Lake Passaic was a prehistoric proglacial lake that existed in northern New Jersey in the United States at the end of the last ice age approximately 19,000-14,000 years ago. The lake was formed of waters released by the retreating Wisconsin Glacier, which had pushed large quantities of earth and rock ahead of its advance, blocking the previous natural drainage of the ancestral Passaic River through a gap in the central Watchung Mountains. The lake persisted for several thousand years as melting ice and eroding moraine dams slowly drained the former lake basin. The effect of the lake’s creation permanently altered the course of the Passaic River, forcing it to take a circuitous route through the northern Watchung Mountains before spilling out into the lower piedmont.
Today, the former lake basin is called Passaic Meadows and includes the Great Swamp, Black Meadows, Troy Meadows, Hatfield Swamp, Lee Meadows, Little Piece Meadows, Great Piece Meadows, Glenhurst Meadows, and Bog and Vly Meadows. These remnants of the ancient lake provide prime wetland habitat to a variety of plants and animals while at the same time offering recreational and outdoor opportunities to residents of northern New Jersey.

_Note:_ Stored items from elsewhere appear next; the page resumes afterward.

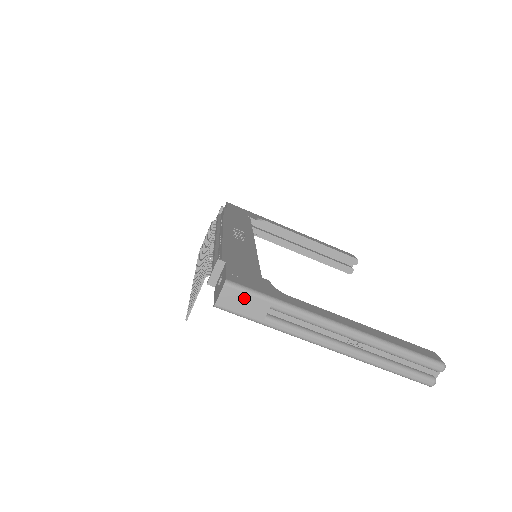
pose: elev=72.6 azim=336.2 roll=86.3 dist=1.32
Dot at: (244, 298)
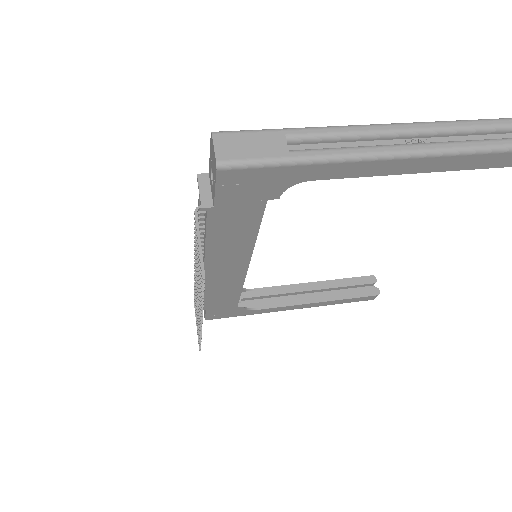
Dot at: (247, 139)
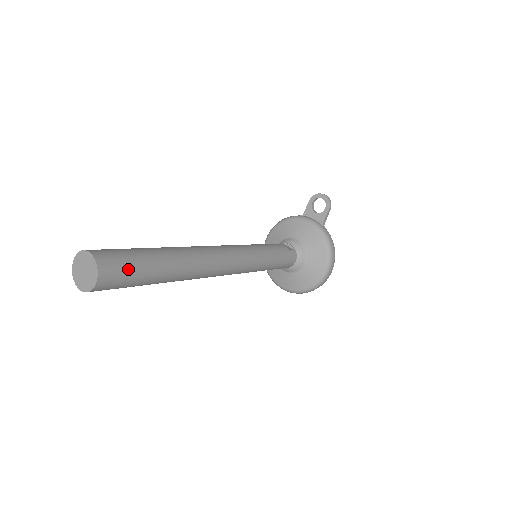
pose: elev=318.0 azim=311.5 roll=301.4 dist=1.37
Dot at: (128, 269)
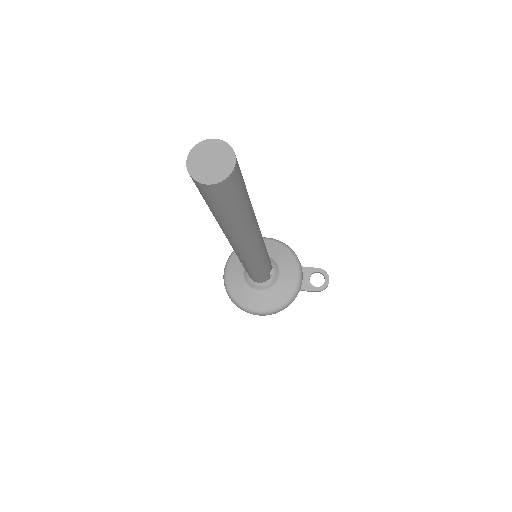
Dot at: (227, 199)
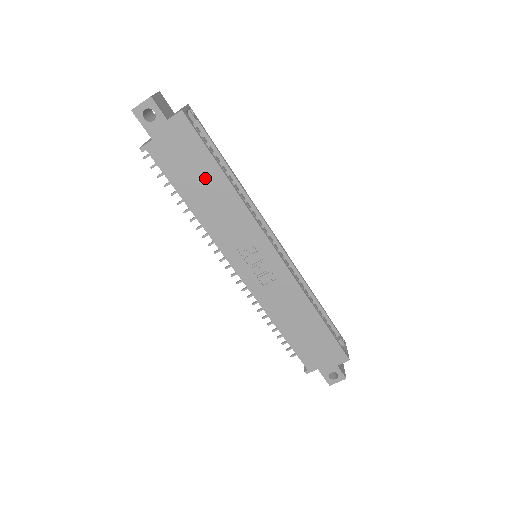
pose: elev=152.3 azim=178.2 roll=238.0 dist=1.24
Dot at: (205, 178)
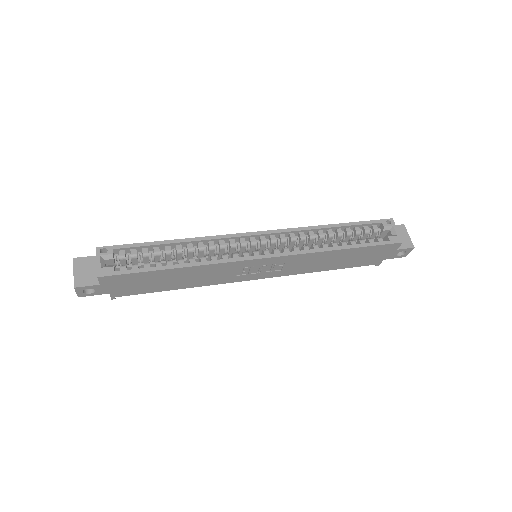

The discovery of Glacial Lake Passaic is credited to Professor George Hammell Cook, once the State Geologist of New Jersey and Vice President of Rutgers University. Cook’s first official mention of the lake was in the New Jersey Annual Report of the State Geologist for the Year 1880, in which he described flat-topped hills and drift-like deposits in the upper Passaic Valley that appeared to be created or modified by the waters of a lake. Twelve years later, field research conducted under State Geologist John C. Smock began to uncover wave-cut terraces and other shoreline features that more conclusively established the lake’s existence. However, the boundaries of the lake were not completely understood until the following year, 1893, when geologists Rollin D. Salisbury and Henry B. Kümmel completed a study of wave cut terraces, shoreline platforms, and delta deposits within the central and upper Passaic basin. The study was used to create a report, Lake Passaic – An Extinct Glacial Lake, which was included in the New Jersey Annual Report of the State Geologist for the Year 1893.